(What to do) Every line below between the one holding "A House District" and the one holding "Girdwood Parties’ Opposition", inclusive, should be copied exactly, and no other line.

(Records for this exercise)
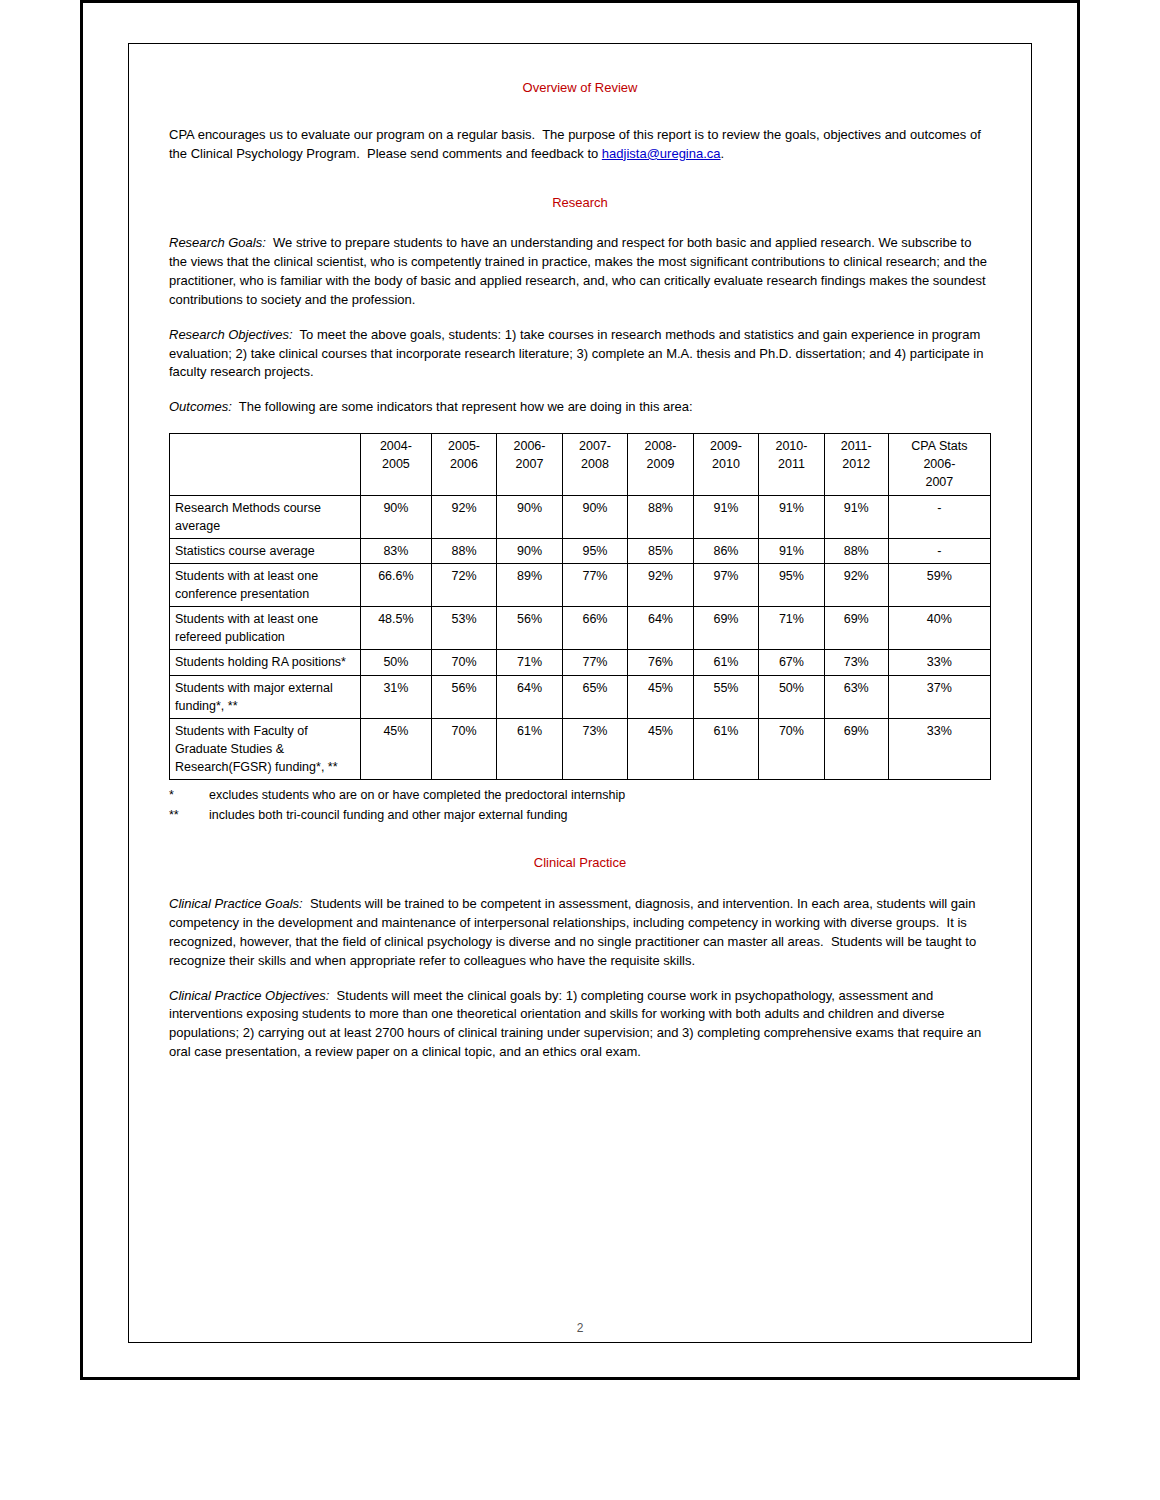Overview of Review
CPA encourages us to evaluate our program on a regular basis. The purpose of this report is to review the goals, objectives and outcomes of the Clinical Psychology Program. Please send comments and feedback to hadjista@uregina.ca.
Research
Research Goals: We strive to prepare students to have an understanding and respect for both basic and applied research. We subscribe to the views that the clinical scientist, who is competently trained in practice, makes the most significant contributions to clinical research; and the practitioner, who is familiar with the body of basic and applied research, and, who can critically evaluate research findings makes the soundest contributions to society and the profession.
Research Objectives: To meet the above goals, students: 1) take courses in research methods and statistics and gain experience in program evaluation; 2) take clinical courses that incorporate research literature; 3) complete an M.A. thesis and Ph.D. dissertation; and 4) participate in faculty research projects.
Outcomes: The following are some indicators that represent how we are doing in this area:
| | 2004- 2005 | 2005- 2006 | 2006- 2007 | 2007- 2008 | 2008- 2009 | 2009- 2010 | 2010- 2011 | 2011- 2012 | CPA Stats 2006- 2007 |
| --- | --- | --- | --- | --- | --- | --- | --- | --- | --- |
| Research Methods course average | 90% | 92% | 90% | 90% | 88% | 91% | 91% | 91% | - |
| Statistics course average | 83% | 88% | 90% | 95% | 85% | 86% | 91% | 88% | - |
| Students with at least one conference presentation | 66.6% | 72% | 89% | 77% | 92% | 97% | 95% | 92% | 59% |
| Students with at least one refereed publication | 48.5% | 53% | 56% | 66% | 64% | 69% | 71% | 69% | 40% |
| Students holding RA positions* | 50% | 70% | 71% | 77% | 76% | 61% | 67% | 73% | 33% |
| Students with major external funding*, ** | 31% | 56% | 64% | 65% | 45% | 55% | 50% | 63% | 37% |
| Students with Faculty of Graduate Studies & Research(FGSR) funding*, ** | 45% | 70% | 61% | 73% | 45% | 61% | 70% | 69% | 33% |
*excludes students who are on or have completed the predoctoral internship
**includes both tri-council funding and other major external funding
Clinical Practice
Clinical Practice Goals: Students will be trained to be competent in assessment, diagnosis, and intervention. In each area, students will gain competency in the development and maintenance of interpersonal relationships, including competency in working with diverse groups. It is recognized, however, that the field of clinical psychology is diverse and no single practitioner can master all areas. Students will be taught to recognize their skills and when appropriate refer to colleagues who have the requisite skills.
Clinical Practice Objectives: Students will meet the clinical goals by: 1) completing course work in psychopathology, assessment and interventions exposing students to more than one theoretical orientation and skills for working with both adults and children and diverse populations; 2) carrying out at least 2700 hours of clinical training under supervision; and 3) completing comprehensive exams that require an oral case presentation, a review paper on a clinical topic, and an ethics oral exam.
2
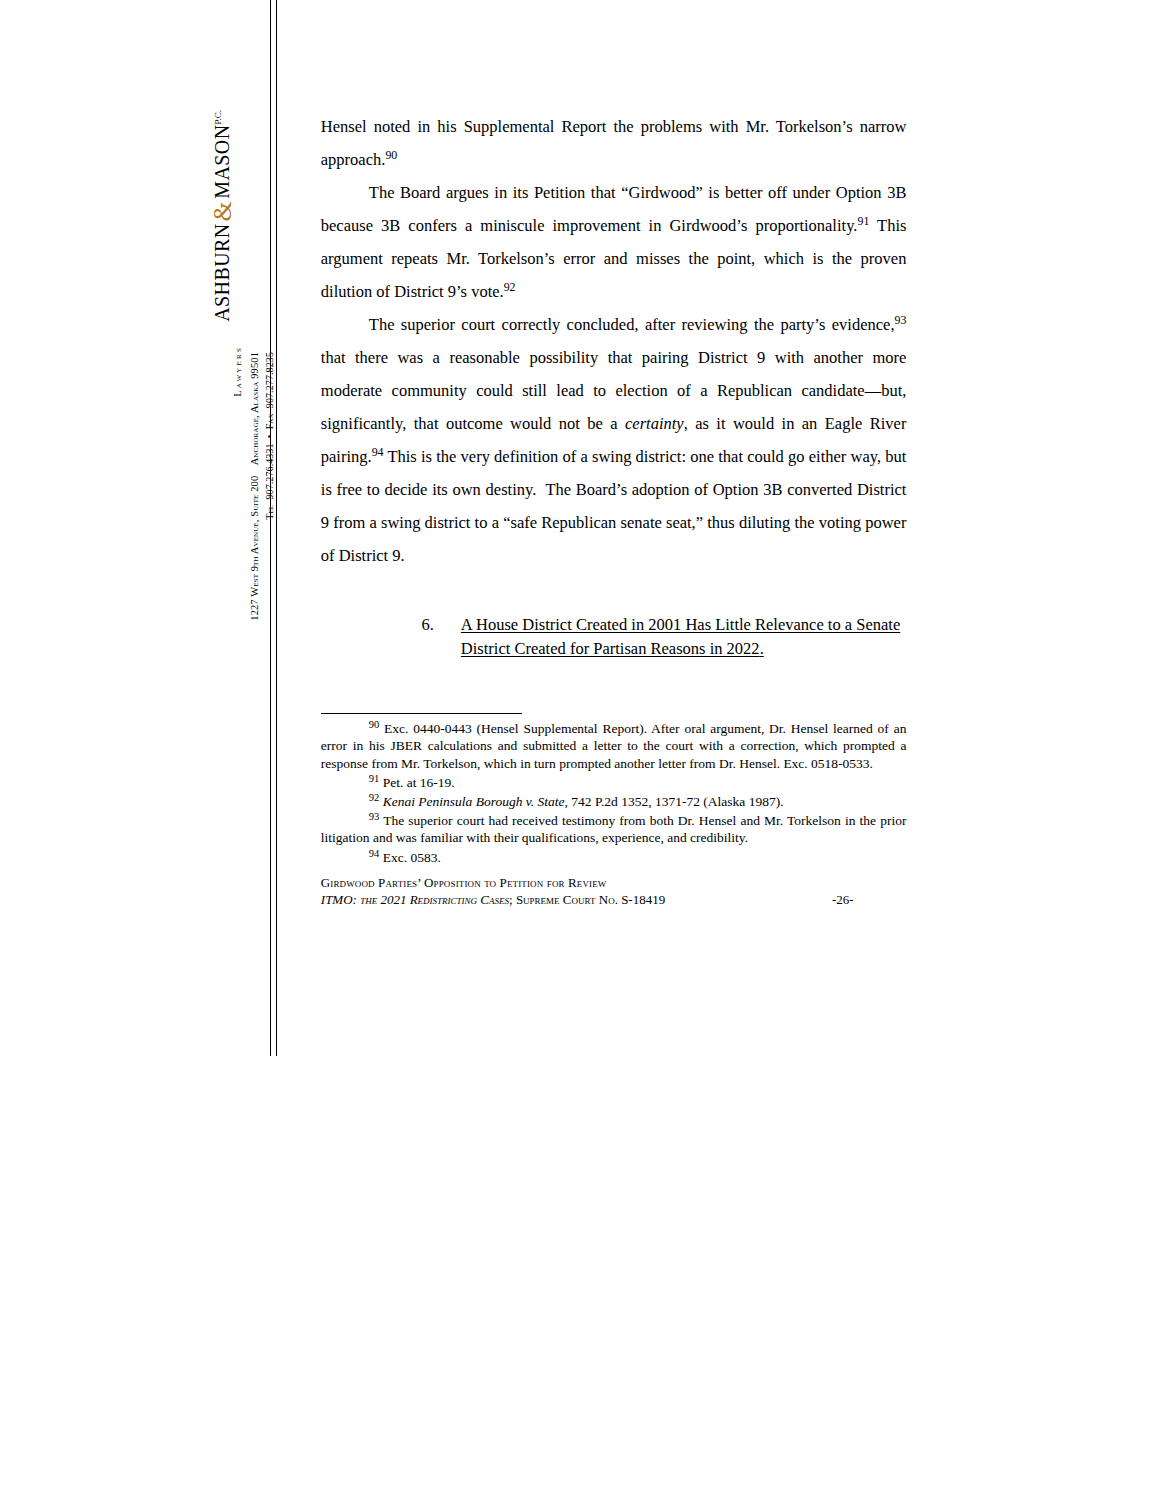ASHBURN&MASONP.C.
Lawyers
1227 West 9th Avenue, Suite 200 Anchorage, Alaska 99501
Tel 907.276.4331 • Fax 907.277.8235
Hensel noted in his Supplemental Report the problems with Mr. Torkelson’s narrow approach.90
The Board argues in its Petition that “Girdwood” is better off under Option 3B because 3B confers a miniscule improvement in Girdwood’s proportionality.91 This argument repeats Mr. Torkelson’s error and misses the point, which is the proven dilution of District 9’s vote.92
The superior court correctly concluded, after reviewing the party’s evidence,93 that there was a reasonable possibility that pairing District 9 with another more moderate community could still lead to election of a Republican candidate—but, significantly, that outcome would not be a certainty, as it would in an Eagle River pairing.94 This is the very definition of a swing district: one that could go either way, but is free to decide its own destiny. The Board’s adoption of Option 3B converted District 9 from a swing district to a “safe Republican senate seat,” thus diluting the voting power of District 9.
6.
A House District Created in 2001 Has Little Relevance to a Senate District Created for Partisan Reasons in 2022.
90 Exc. 0440-0443 (Hensel Supplemental Report). After oral argument, Dr. Hensel learned of an error in his JBER calculations and submitted a letter to the court with a correction, which prompted a response from Mr. Torkelson, which in turn prompted another letter from Dr. Hensel. Exc. 0518-0533.
91 Pet. at 16-19.
92 Kenai Peninsula Borough v. State, 742 P.2d 1352, 1371-72 (Alaska 1987).
93 The superior court had received testimony from both Dr. Hensel and Mr. Torkelson in the prior litigation and was familiar with their qualifications, experience, and credibility.
94 Exc. 0583.
Girdwood Parties’ Opposition to Petition for Review
ITMO: the 2021 Redistricting Cases; Supreme Court No. S-18419 -26-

(Answer for this exercise)
A House District Created in 2001 Has Little Relevance to a Senate District Created for Partisan Reasons in 2022.
90 Exc. 0440-0443 (Hensel Supplemental Report). After oral argument, Dr. Hensel learned of an error in his JBER calculations and submitted a letter to the court with a correction, which prompted a response from Mr. Torkelson, which in turn prompted another letter from Dr. Hensel. Exc. 0518-0533.
91 Pet. at 16-19.
92 Kenai Peninsula Borough v. State, 742 P.2d 1352, 1371-72 (Alaska 1987).
93 The superior court had received testimony from both Dr. Hensel and Mr. Torkelson in the prior litigation and was familiar with their qualifications, experience, and credibility.
94 Exc. 0583.
Girdwood Parties’ Opposition to Petition for Review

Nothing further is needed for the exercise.